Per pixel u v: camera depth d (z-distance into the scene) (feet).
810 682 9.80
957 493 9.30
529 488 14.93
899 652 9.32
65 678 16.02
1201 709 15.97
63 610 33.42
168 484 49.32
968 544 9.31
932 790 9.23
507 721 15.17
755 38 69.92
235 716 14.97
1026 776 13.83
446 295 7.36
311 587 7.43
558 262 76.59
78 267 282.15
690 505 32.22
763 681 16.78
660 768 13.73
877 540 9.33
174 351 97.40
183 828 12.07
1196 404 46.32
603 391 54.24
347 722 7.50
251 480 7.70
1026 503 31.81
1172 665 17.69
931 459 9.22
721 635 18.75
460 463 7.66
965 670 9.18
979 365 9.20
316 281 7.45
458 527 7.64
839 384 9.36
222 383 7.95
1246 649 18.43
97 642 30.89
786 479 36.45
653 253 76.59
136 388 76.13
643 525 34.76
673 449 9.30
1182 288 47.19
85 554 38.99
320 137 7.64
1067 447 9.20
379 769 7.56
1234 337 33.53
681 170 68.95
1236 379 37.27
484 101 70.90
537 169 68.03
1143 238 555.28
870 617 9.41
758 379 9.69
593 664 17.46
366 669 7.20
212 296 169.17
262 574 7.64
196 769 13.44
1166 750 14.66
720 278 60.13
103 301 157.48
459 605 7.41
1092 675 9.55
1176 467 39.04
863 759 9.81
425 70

PROBLEM STATEMENT. Could the entire listing be reproduced without any alteration?

ANSWER BOX.
Per pixel u v: camera depth d (z-distance into the scene) (feet).
810 682 9.80
957 493 9.30
529 488 14.93
899 652 9.32
65 678 16.02
1201 709 15.97
63 610 33.42
168 484 49.32
968 544 9.31
932 790 9.23
507 721 15.17
755 38 69.92
235 716 14.97
1026 776 13.83
446 295 7.36
311 587 7.43
558 262 76.59
78 267 282.15
690 505 32.22
763 681 16.78
660 768 13.73
877 540 9.33
174 351 97.40
183 828 12.07
1196 404 46.32
603 391 54.24
347 722 7.50
251 480 7.70
1026 503 31.81
1172 665 17.69
931 459 9.22
721 635 18.75
460 463 7.66
965 670 9.18
979 365 9.20
316 281 7.45
458 527 7.64
839 384 9.36
222 383 7.95
1246 649 18.43
97 642 30.89
786 479 36.45
653 253 76.59
136 388 76.13
643 525 34.76
673 449 9.30
1182 288 47.19
85 554 38.99
320 137 7.64
1067 447 9.20
379 769 7.56
1234 337 33.53
681 170 68.95
1236 379 37.27
484 101 70.90
537 169 68.03
1143 238 555.28
870 617 9.41
758 379 9.69
593 664 17.46
366 669 7.20
212 296 169.17
262 574 7.64
196 769 13.44
1166 750 14.66
720 278 60.13
103 301 157.48
459 605 7.41
1092 675 9.55
1176 467 39.04
863 759 9.81
425 70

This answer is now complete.